[Saved entries]
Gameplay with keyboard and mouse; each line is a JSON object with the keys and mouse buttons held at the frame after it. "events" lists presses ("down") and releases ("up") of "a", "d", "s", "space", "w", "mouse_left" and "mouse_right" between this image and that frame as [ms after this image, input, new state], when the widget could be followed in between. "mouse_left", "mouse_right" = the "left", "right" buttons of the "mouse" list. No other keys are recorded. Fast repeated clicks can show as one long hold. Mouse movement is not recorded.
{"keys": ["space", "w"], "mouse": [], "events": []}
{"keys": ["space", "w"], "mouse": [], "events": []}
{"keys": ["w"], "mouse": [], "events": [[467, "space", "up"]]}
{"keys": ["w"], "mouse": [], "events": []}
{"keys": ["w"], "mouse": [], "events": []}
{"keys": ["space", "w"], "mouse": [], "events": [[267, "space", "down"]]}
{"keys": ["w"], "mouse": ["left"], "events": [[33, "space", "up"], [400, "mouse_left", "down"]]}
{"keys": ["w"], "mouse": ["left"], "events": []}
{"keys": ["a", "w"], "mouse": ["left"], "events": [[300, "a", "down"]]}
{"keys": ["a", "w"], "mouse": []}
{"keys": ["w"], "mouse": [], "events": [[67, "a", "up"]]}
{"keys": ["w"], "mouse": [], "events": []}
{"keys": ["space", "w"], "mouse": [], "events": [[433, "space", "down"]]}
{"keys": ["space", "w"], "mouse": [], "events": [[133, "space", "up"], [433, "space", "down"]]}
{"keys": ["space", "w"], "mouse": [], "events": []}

→ Exercise prompt
Retype the entries exactly; leave nothing out.

→ Answer for this exercise
Gameplay with keyboard and mouse; each line is a JSON object with the keys and mouse buttons held at the frame after it. "events" lists presses ("down") and releases ("up") of "a", "d", "s", "space", "w", "mouse_left" and "mouse_right" between this image and that frame as [ms after this image, input, new state], when the widget could be followed in between. "mouse_left", "mouse_right" = the "left", "right" buttons of the "mouse" list. No other keys are recorded. Fast repeated clicks can show as one long hold. Mouse movement is not recorded.
{"keys": ["space", "w"], "mouse": [], "events": []}
{"keys": ["space", "w"], "mouse": [], "events": []}
{"keys": ["w"], "mouse": [], "events": [[467, "space", "up"]]}
{"keys": ["w"], "mouse": [], "events": []}
{"keys": ["w"], "mouse": [], "events": []}
{"keys": ["space", "w"], "mouse": [], "events": [[267, "space", "down"]]}
{"keys": ["w"], "mouse": ["left"], "events": [[33, "space", "up"], [400, "mouse_left", "down"]]}
{"keys": ["w"], "mouse": ["left"], "events": []}
{"keys": ["a", "w"], "mouse": ["left"], "events": [[300, "a", "down"]]}
{"keys": ["a", "w"], "mouse": []}
{"keys": ["w"], "mouse": [], "events": [[67, "a", "up"]]}
{"keys": ["w"], "mouse": [], "events": []}
{"keys": ["space", "w"], "mouse": [], "events": [[433, "space", "down"]]}
{"keys": ["space", "w"], "mouse": [], "events": [[133, "space", "up"], [433, "space", "down"]]}
{"keys": ["space", "w"], "mouse": [], "events": []}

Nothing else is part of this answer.